'''

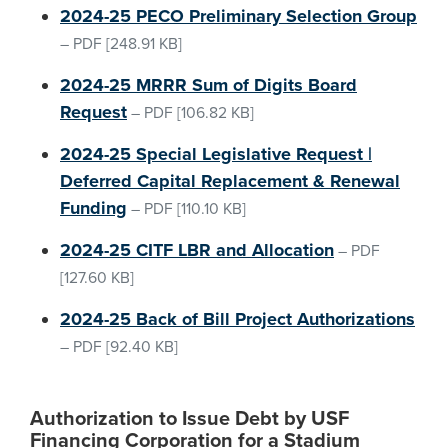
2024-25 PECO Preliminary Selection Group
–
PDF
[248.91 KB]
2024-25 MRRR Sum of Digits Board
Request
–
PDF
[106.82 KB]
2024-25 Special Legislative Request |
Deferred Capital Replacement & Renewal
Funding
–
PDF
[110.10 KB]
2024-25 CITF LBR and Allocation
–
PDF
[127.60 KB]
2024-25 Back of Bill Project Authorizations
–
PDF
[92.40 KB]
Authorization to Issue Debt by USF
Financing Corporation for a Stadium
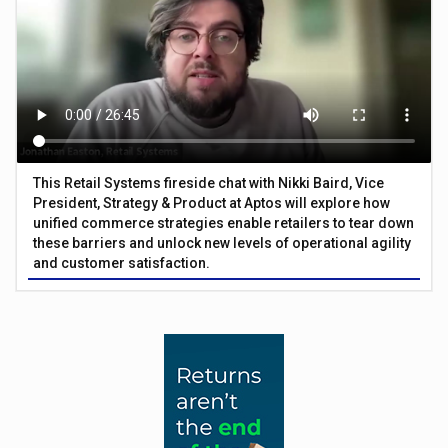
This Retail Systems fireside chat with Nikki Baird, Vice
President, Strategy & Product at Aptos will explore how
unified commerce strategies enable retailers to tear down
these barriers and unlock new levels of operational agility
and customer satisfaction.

'''

Request:
Reproduce word for word all the text lines in the entries above, leaving the pictures out of your answer.

Exercise result:
2024-25 PECO Preliminary Selection Group
–
PDF
[248.91 KB]
2024-25 MRRR Sum of Digits Board
Request
–
PDF
[106.82 KB]
2024-25 Special Legislative Request |
Deferred Capital Replacement & Renewal
Funding
–
PDF
[110.10 KB]
2024-25 CITF LBR and Allocation
–
PDF
[127.60 KB]
2024-25 Back of Bill Project Authorizations
–
PDF
[92.40 KB]
Authorization to Issue Debt by USF
Financing Corporation for a Stadium
This Retail Systems fireside chat with Nikki Baird, Vice
President, Strategy & Product at Aptos will explore how
unified commerce strategies enable retailers to tear down
these barriers and unlock new levels of operational agility
and customer satisfaction.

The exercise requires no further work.